Firstly, programming is hard, but text-based programming is particularly difficult. One of the reasons is that the programmer has to think about two things at the same time, the semantics of the program, that is what it means, the algorithms and data structures that the programmer is trying to code, and the syntax of the program, that is the particular vocabulary, grammar and punctuation that’s needed to express it in the particular programming language being used. In visual programming, most of the syntax is taken care of by the blocks provided in the language, and thus the programmer gets to focus much more of their thinking on the semantics. If what we as teachers are interested in is developing pupils’ ‘computational thinking’, then visual programming languages make it much easier to emphasise this, rather than having to master the particular syntax of particular text-based languages.
One consequence of the syntax being built-in to the blocks is that it’s all but impossible to make syntax errors when using a visual language. It’s impossible for the programmer to mistype commands, or to use the wrong sort of punctuation or, in most cases, to use the key words of the language in a way that doesn’t make sense - typically the blocks can only fit together in a grammatically correct way. Many of the frustrations felt by those learning to program in text-based languages are due to frequency with which they’ll make syntax errors in their code, which often take quite some time for the novice programmer to track down and fix. Thus visual language programs are far less likely to have errors than their text-based equivalents, and the errors that programmers do sometimes make are likely to be much more interesting, providing much more opportunity for learning from mistakes than simple typos.

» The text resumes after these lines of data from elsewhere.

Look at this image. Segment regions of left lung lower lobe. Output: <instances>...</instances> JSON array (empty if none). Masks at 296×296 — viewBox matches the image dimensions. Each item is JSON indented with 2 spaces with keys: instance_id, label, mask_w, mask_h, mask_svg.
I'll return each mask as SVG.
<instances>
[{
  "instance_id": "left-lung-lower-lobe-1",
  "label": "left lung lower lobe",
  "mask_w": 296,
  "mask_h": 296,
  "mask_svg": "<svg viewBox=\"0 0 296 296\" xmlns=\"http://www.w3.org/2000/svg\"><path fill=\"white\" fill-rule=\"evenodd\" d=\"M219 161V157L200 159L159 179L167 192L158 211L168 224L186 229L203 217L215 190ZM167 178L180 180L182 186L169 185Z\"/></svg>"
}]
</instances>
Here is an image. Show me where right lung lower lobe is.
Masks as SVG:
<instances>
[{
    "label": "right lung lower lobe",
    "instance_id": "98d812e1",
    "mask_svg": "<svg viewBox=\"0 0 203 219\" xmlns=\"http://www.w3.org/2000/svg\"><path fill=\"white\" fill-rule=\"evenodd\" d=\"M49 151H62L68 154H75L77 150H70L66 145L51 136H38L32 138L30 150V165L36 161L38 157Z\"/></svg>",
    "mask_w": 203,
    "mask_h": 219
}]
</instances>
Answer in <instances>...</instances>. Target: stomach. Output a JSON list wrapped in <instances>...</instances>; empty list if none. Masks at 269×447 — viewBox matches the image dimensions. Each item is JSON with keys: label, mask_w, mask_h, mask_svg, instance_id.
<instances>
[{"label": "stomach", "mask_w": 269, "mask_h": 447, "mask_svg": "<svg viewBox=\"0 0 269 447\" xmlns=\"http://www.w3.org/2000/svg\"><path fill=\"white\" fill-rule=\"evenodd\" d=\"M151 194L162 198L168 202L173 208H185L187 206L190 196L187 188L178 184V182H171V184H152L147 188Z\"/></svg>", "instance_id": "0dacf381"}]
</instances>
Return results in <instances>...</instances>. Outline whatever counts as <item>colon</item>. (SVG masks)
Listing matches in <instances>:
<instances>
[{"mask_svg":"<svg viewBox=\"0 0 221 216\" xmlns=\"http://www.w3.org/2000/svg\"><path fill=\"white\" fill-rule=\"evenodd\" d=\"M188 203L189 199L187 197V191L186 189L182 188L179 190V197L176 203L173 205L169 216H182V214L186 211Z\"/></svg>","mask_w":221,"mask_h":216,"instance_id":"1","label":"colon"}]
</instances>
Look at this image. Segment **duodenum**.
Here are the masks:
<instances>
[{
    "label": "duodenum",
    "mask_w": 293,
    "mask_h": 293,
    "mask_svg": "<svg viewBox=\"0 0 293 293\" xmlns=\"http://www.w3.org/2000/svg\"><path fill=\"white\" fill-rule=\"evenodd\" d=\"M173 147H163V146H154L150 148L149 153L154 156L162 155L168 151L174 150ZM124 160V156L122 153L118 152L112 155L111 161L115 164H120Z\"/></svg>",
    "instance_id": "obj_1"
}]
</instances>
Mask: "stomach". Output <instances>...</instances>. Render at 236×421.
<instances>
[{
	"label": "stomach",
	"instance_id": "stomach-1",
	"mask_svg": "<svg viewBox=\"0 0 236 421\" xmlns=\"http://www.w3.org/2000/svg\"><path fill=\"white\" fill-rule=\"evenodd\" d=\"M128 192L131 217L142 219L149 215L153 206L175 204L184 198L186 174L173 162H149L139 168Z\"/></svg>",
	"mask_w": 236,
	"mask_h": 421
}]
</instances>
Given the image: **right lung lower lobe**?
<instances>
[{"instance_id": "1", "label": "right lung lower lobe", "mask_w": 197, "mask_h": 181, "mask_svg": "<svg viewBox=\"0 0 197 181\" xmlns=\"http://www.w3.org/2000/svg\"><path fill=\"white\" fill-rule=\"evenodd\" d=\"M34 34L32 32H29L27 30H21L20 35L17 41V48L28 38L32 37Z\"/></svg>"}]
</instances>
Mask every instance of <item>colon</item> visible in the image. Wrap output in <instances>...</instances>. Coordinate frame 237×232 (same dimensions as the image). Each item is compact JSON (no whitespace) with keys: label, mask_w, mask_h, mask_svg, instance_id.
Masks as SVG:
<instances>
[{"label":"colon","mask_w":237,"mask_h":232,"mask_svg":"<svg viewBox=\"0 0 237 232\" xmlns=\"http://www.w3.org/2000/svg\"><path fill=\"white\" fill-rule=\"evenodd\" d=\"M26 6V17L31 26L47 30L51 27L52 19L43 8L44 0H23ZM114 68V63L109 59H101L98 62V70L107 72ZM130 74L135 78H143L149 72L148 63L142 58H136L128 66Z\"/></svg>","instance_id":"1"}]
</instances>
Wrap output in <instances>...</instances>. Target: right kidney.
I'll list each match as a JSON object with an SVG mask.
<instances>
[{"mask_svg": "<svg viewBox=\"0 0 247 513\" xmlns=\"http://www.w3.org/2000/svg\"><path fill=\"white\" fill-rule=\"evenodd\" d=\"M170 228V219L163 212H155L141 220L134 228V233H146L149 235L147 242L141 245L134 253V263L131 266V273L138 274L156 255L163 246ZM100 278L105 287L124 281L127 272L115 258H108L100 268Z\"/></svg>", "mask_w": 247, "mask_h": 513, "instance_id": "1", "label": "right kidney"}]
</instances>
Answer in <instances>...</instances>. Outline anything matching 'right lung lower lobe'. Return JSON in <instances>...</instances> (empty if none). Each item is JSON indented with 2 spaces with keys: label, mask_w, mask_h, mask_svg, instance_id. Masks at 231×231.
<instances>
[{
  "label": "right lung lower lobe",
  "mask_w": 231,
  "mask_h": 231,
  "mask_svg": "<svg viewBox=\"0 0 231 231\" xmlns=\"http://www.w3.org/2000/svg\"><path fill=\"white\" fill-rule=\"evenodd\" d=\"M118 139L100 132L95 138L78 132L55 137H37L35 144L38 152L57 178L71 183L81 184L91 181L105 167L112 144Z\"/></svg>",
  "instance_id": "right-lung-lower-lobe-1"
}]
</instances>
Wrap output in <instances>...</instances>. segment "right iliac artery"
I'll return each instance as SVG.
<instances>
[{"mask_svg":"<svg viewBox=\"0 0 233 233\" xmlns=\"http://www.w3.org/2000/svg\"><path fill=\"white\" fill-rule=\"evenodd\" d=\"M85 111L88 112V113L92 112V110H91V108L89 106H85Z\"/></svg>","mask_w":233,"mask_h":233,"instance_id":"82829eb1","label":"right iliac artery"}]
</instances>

In developing Scratch, Resnick and his team were deeply inspired by construction toys, from Froebel’s gifts through to modern LEGO. Whilst LEGO sets typically come with step-by-step instructions, and sometimes we’ll use a step-by-step approach to teaching pupils how to code, younger children will just play with LEGO, making whatever they have in mind through clicking blocks together and seeing what works, and more experienced LEGO builders will range far beyond any step-by-step guides, again letting their imagination take the lead in creating novel, original artefacts. The same is true of visual languages: they have low floors and high ceilings - it’s easy for a young child to start playing with Scratch, ScratchJr or other visual languages, and there’s (almost) no limit to what a more experienced coder can create - check out some of the featured projects on the Scratch community website. Because it’s so easy to playfully experiment in Scratch, pupils can quickly try ideas out to see what difference they make, and to figure out for themselves what works, or what improves their program, and what doesn’t.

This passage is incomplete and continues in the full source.